◆ **The problem**:
Return only those lines of the material that contain "just".

◆ **Records for processing**:
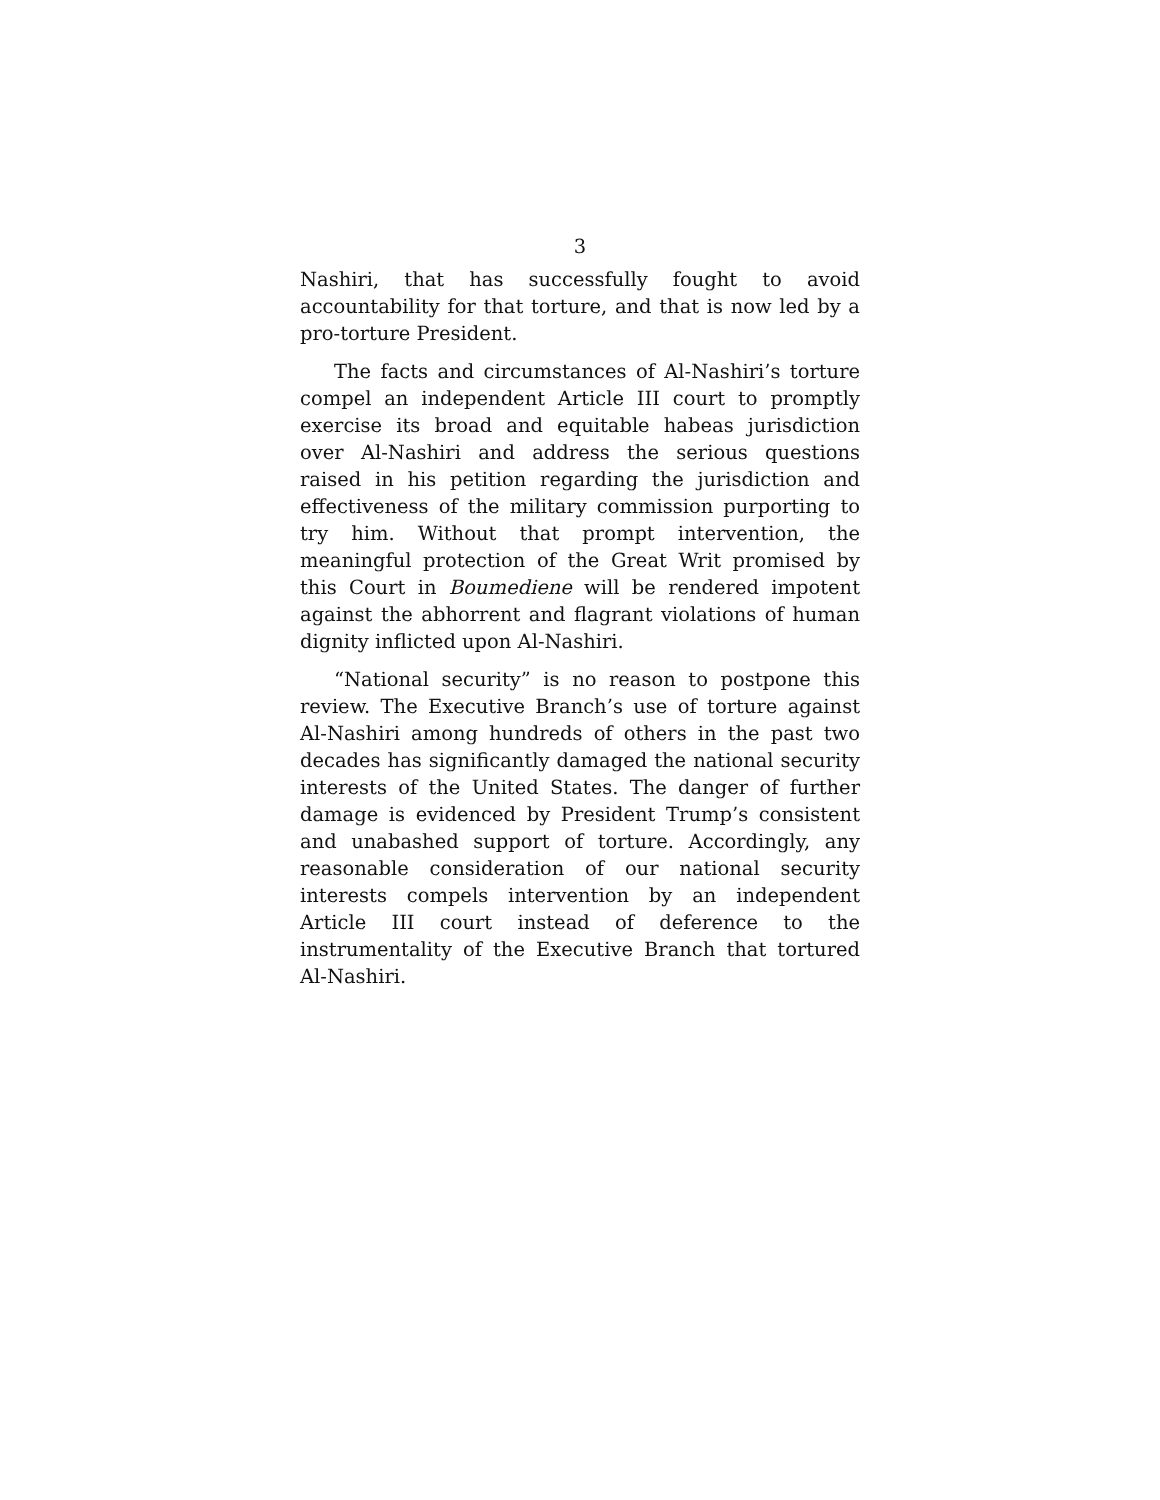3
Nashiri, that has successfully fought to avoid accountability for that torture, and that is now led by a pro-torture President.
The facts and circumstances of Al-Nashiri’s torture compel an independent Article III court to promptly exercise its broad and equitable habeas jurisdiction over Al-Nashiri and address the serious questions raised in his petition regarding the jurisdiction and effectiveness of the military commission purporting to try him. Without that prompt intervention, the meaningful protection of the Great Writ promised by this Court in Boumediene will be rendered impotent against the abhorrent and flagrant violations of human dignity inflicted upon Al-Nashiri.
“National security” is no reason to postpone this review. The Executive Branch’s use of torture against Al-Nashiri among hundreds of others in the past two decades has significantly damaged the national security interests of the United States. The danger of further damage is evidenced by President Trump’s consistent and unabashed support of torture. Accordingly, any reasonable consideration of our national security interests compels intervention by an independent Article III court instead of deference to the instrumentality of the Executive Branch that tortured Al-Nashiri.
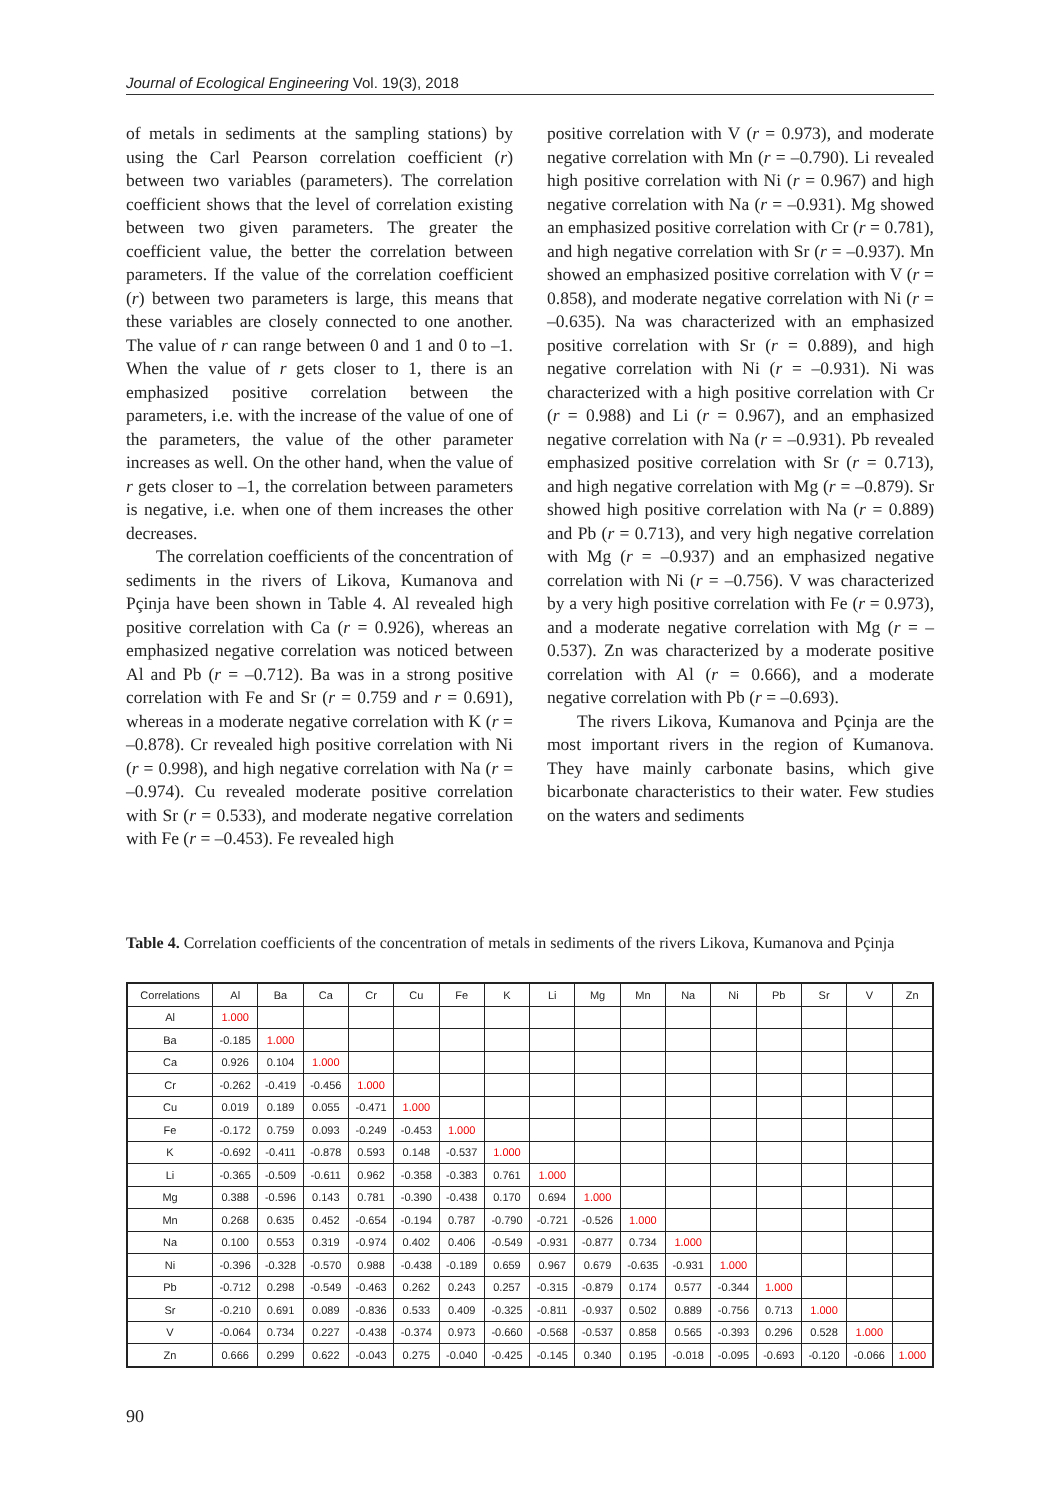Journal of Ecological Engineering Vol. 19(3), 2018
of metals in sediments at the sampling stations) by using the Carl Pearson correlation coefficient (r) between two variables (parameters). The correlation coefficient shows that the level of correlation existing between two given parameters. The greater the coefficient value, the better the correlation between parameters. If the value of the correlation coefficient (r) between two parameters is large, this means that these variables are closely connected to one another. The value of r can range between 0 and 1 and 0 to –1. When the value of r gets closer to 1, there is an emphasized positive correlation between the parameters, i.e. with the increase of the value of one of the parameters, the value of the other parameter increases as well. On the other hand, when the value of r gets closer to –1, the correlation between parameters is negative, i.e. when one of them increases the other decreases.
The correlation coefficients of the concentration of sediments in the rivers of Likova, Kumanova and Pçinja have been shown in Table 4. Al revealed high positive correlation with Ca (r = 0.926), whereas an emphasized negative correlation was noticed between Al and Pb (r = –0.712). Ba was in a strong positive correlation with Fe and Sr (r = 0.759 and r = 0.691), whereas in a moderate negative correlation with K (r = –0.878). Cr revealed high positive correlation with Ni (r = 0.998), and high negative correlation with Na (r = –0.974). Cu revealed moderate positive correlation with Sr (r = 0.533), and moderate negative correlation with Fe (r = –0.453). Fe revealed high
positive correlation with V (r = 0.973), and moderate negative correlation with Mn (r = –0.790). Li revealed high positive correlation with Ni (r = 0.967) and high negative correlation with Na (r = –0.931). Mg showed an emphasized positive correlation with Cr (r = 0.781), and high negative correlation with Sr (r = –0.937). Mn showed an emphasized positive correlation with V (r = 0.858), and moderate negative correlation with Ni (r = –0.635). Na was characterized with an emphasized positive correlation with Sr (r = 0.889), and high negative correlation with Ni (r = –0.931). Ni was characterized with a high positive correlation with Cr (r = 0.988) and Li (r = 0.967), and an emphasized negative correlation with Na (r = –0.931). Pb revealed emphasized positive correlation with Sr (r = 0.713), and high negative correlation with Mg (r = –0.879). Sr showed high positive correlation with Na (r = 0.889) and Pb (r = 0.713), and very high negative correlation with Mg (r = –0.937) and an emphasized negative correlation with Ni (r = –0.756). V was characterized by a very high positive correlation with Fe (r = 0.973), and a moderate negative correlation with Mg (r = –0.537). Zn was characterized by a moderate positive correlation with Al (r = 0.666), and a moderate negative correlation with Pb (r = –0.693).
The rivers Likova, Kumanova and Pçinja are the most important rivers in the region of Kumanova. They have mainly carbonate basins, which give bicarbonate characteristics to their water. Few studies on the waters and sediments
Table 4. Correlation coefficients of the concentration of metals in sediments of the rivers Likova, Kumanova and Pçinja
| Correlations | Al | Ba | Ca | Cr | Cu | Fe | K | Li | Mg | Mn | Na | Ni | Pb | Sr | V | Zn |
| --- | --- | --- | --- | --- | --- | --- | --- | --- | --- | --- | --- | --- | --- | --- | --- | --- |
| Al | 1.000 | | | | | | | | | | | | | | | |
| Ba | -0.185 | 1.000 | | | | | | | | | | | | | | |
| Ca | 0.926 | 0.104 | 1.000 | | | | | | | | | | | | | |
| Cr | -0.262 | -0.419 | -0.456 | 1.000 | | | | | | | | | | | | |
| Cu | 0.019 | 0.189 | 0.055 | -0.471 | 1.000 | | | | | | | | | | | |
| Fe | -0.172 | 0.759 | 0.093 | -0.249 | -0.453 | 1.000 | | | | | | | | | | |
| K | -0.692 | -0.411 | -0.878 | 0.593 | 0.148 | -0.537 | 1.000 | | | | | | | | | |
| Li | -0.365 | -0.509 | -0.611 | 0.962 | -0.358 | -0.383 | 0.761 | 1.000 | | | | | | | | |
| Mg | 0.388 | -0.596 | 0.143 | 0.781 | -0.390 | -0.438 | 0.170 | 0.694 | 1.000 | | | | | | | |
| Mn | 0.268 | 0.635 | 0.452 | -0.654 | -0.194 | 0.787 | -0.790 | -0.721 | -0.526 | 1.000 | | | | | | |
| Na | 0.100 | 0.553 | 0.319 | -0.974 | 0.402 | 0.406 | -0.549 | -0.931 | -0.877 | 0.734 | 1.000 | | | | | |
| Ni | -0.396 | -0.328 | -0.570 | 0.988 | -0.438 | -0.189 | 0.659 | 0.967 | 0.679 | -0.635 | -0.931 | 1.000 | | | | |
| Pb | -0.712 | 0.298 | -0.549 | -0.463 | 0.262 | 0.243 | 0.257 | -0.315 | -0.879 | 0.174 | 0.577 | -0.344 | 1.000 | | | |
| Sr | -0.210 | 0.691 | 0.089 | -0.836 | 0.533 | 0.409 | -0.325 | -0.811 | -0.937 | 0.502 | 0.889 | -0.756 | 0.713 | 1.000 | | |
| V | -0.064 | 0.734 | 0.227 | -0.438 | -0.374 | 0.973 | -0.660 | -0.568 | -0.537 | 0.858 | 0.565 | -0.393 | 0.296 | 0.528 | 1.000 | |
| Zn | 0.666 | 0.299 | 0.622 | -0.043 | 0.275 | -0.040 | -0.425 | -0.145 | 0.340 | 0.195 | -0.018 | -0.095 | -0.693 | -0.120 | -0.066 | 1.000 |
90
* * *
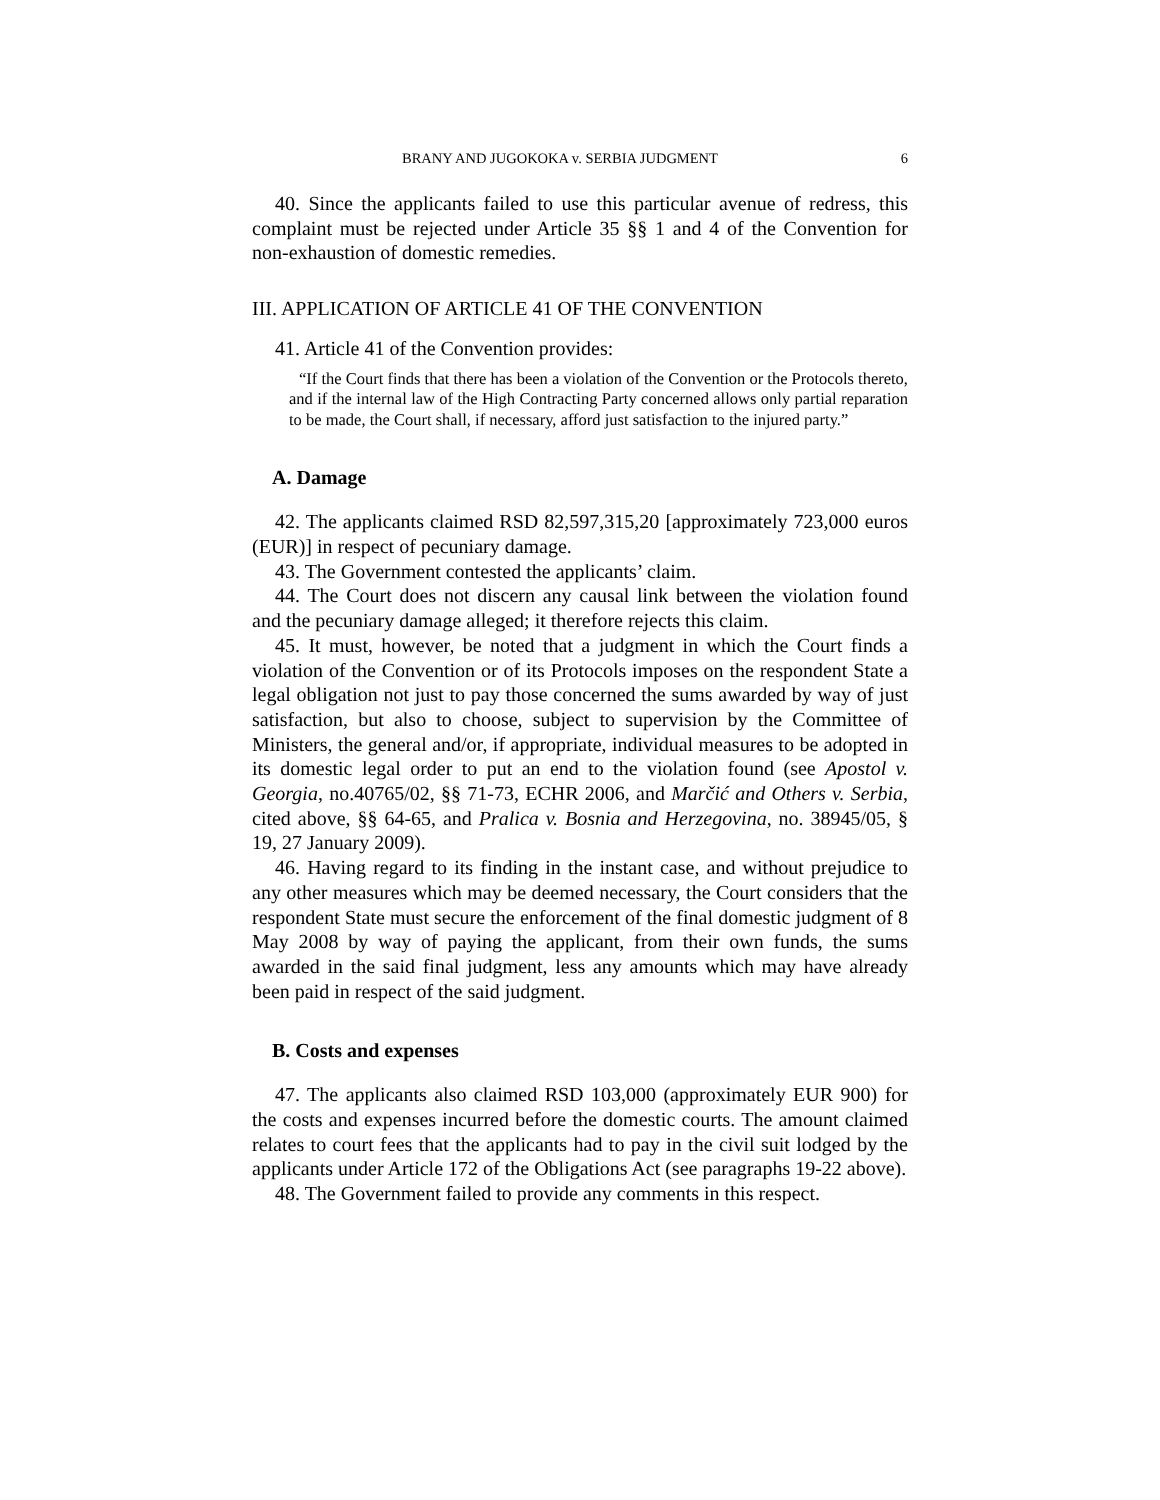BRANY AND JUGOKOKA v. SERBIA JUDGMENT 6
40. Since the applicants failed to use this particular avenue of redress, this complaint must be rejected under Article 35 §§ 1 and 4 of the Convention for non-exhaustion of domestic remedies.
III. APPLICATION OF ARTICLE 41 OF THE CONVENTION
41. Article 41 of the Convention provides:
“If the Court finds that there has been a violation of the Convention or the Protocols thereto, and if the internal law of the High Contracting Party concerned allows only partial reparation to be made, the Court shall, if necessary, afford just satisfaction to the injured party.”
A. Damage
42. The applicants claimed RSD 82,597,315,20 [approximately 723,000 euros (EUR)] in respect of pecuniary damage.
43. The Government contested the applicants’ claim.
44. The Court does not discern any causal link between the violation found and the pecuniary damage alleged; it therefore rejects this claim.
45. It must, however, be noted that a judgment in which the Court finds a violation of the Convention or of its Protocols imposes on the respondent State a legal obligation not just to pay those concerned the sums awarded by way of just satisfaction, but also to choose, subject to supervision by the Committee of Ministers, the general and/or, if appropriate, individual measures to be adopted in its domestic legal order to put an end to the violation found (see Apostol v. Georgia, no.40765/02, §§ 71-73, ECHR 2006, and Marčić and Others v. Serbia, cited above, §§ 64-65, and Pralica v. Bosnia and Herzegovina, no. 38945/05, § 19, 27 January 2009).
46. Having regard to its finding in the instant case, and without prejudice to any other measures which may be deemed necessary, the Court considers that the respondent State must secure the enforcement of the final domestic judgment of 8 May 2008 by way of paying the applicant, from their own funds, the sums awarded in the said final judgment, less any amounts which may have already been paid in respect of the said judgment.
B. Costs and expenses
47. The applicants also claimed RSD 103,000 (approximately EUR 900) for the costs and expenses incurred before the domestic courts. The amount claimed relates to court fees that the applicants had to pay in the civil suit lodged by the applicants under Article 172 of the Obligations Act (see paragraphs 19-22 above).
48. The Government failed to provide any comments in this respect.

◆ **Response to this exercise**:
“If the Court finds that there has been a violation of the Convention or the Protocols thereto, and if the internal law of the High Contracting Party concerned allows only partial reparation to be made, the Court shall, if necessary, afford just satisfaction to the injured party.”
45. It must, however, be noted that a judgment in which the Court finds a violation of the Convention or of its Protocols imposes on the respondent State a legal obligation not just to pay those concerned the sums awarded by way of just satisfaction, but also to choose, subject to supervision by the Committee of Ministers, the general and/or, if appropriate, individual measures to be adopted in its domestic legal order to put an end to the violation found (see Apostol v. Georgia, no.40765/02, §§ 71-73, ECHR 2006, and Marčić and Others v. Serbia, cited above, §§ 64-65, and Pralica v. Bosnia and Herzegovina, no. 38945/05, § 19, 27 January 2009).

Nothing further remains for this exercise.